■ **PROBLEM TO WORK ON**: Write out verbatim the passage of the garbage collection article starting at "This article has" and ending at "better heap memory.".

■ **EXTRACT TO READ**:

- - - -

This article has been prepared to understand the process of Garbage Collection. This includes how the JVM carry out the memory reclaim process from heap. This document also covers the JVM and Tomcat server settings and precautions need to take while coding which we can use to use the better heap memory.
Mostly the programmers especially java people think that they are not at all required to worry about the internal memory allocation and freeing that memory. It is simply assumed that create the objects, use it and java will take care of the removing or freeing the allocated memory through the mechanism like Garbage Collection. Due to this it is assumed that Java has resolved one of the nasty problems that plague other programming languages—the dreaded memory leak. But the question is “Is it true?”
Enterprise applications written in the Java language involve complex object relationships and utilize large numbers of objects. Although, the Java language automatically manages memory associated with object life cycles, understanding the application usage patterns for objects is important. In particular, verify the following:
- The application is not over-utilizing objects.
- The application is not leaking objects.
- The Java heap parameters are set properly to handle a given object usage pattern.
Understanding the effect of garbage collection is necessary to apply these management techniques.

- - - -

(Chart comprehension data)
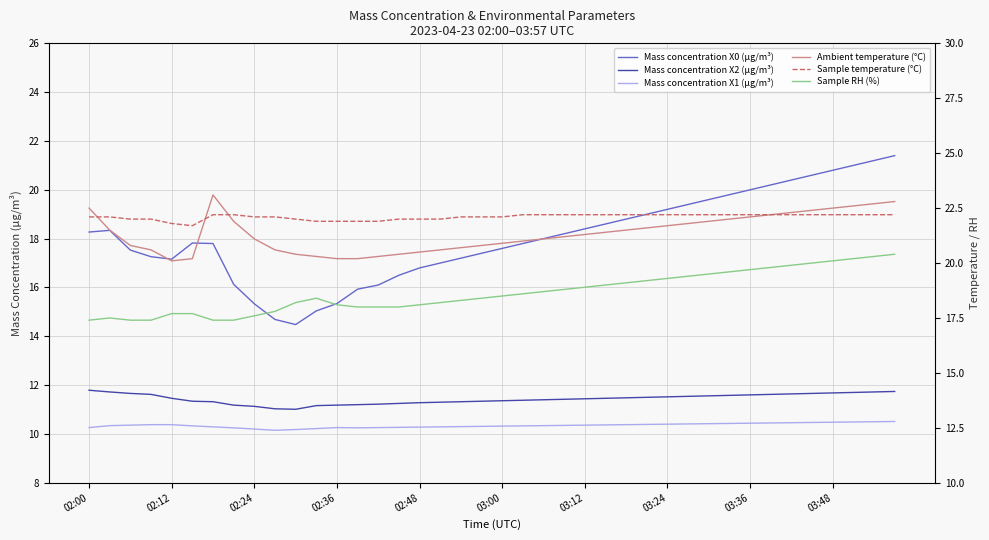

What is the difference between the Mass concentration X0 (μg/m³) values at 10 and 34?

5.9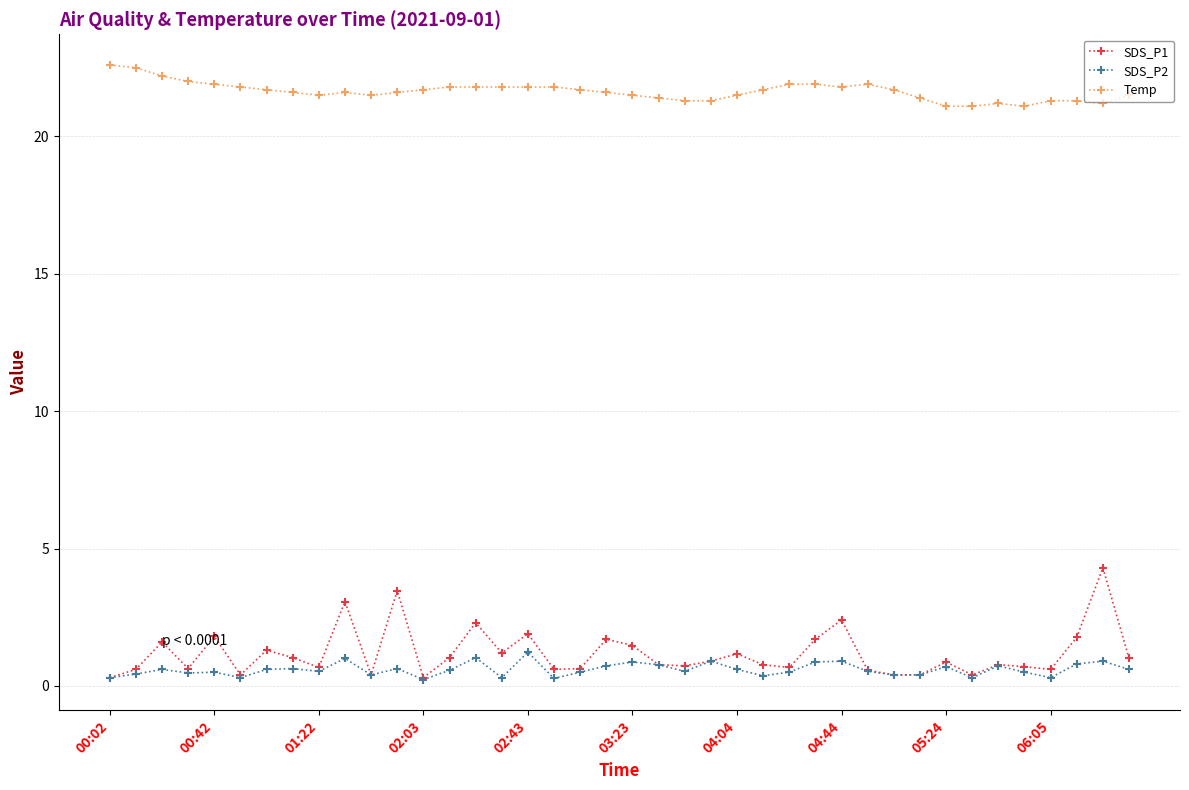

What is the value of the SDS_P2 point at the 14th from the left?

0.6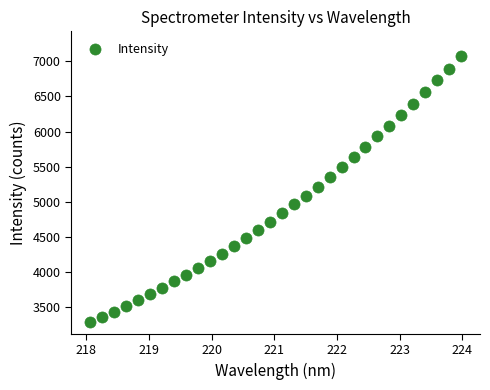

What is the range of X values (max minus min)?

5.9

- - - -

■ **RESULT OF THIS EXERCISE**:
This article has been prepared to understand the process of Garbage Collection. This includes how the JVM carry out the memory reclaim process from heap. This document also covers the JVM and Tomcat server settings and precautions need to take while coding which we can use to use the better heap memory.